The fact that there are plenty of people at 5 p.m. still waiting at the marketplace for work explains why the wages are so low:  in a market economy, supply and demand rules.  There is such an overabundance of people needing work that the landowner can pay as little as he finds convenient, or as much as he finds least troublesome. 

Jesus’ parable asks us to wonder about what is fair. One of the underlying assumptions in the story is people’s need for a living wage.
 
The Gospel of Matthew takes this parable and turns it into an allegory.  Those who have worked long and born the heat of the day represent one group of people, the newcomers another, and the landowner perhaps God.  Those who have born the heat of the day are seen as stingy and heartless to the newcomers.   It is part of Matthew’s preaching to his own community’s Jewish members to accept newly believing Gentiles.  “Don’t be stingy with God’s grace to others and don’t question it if God is easier on others than he has been on you!” is the lesson Matthew takes from the parable. 

I am not sure if such allegorizing does justice to this simple story that presents so many questions.  But Matthew asks us how stingy we are with God’s grace to others.  And in this, it is wholly in line with Jesus’ idea that we mustn’t demean or objectify others, belittle their efforts and hopes, or base our ideas of fairness on a mathematical formula that determines worth by the marketplace rather than by need.  

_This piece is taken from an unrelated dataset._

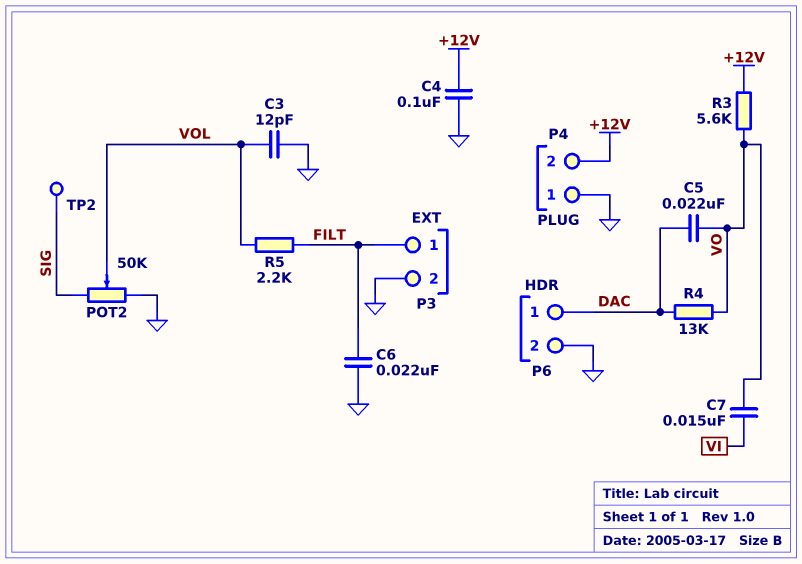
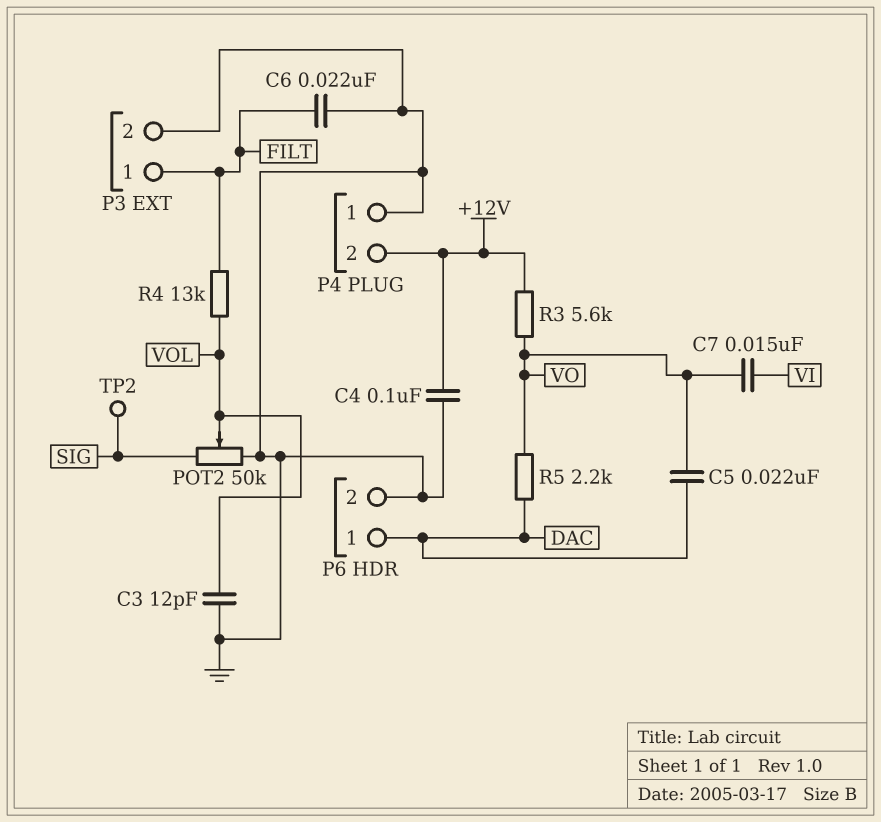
R4: 13k (DAC, VO) -> 13k (FILT, VOL)
R5: 2.2k (FILT, VOL) -> 2.2k (DAC, VO)

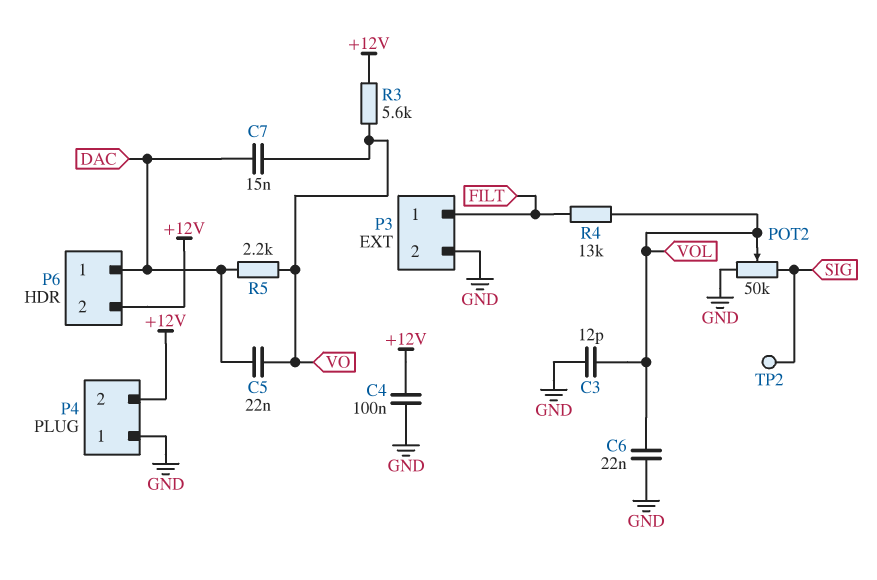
C6: 22nF (FILT, GND) -> 22nF (GND, VOL)
C7: 15nF (VI, VO) -> 15nF (DAC, VO)
P6 pin 2: GND -> +12V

No matter how you read the parable—as a criticism of the resentful workers or as a criticism of the careless rich landowner—the story is about generosity.  “Are you envious because I have shown generosity?” asks the landowner at the end of the story.

 

The problem is that generosity can be uplifting and live-saving, or soul-crushing and alienating.   Receiving help can be ennobling or destructive. 

 

Some people are easy to help, and a pleasure to assist.  They are grateful, taking nothing for granted, and wanting to “pay it forward” by helping others.  But others you may help provoke fear that they will try to rip out your fingernails as you touch hands to give them aid.   The difference is whether they themselves are grounded, and secure enough to know to respect boundaries between the giver and the receiver.   Being broken by need makes it hard to receive aid graciously. 

 

But being broken by greed makes it impossible to help without hurting.  Some people can give generously to ennoble and dignify those they help, while others’ shows of generosity can demean and dehumanize.  The difference is whether you respect the dignity of each person, knowing that “there, but for the will of God, go I.”    Recognizing our common humanity, our fundamental equal value, is necessary if help is avoid toxicity. 

 

Instead of asking “are you envious because I show generosity?”  the landowner perhaps should be asking how to truly show helpful generosity by paying a living wage, one high enough that he is forced to do the bookwork of prorating for latecomers.   Being fair hearted is the core issue here:  treating others as you would be treated. 

 

The death this week of Supreme Court Justice Ruth Bader Ginsberg underscores this:  according to rabbinic tradition, those who die on Rosh-hashanna are righteous, the upright.   Justice Ginsberg’s great work in life was congruent with her faith and upbringing:  fairness is necessary first of all, whether in law or in life.  She once wrote, “Judaism is an ethical religion.  We treat others fairly, we do what’s right, not because we hope for a reward in the afterlife, but because it is what we must do.”

 

The philosopher Simone Weil argues that the cry of “Why am I being hurt?” lies behind all appeals to human rights. To refuse to hear this cry of affliction, Weil continues, is the gravest injustice, the worst sin, we might commit. 

 

We face great need in this valley because of the fires, the smoke, and the pandemic.   In all we do, may we seek the dignity of all we assist by recognizing need alone is what makes us worthy of aid.  And may we graciously accept help from others.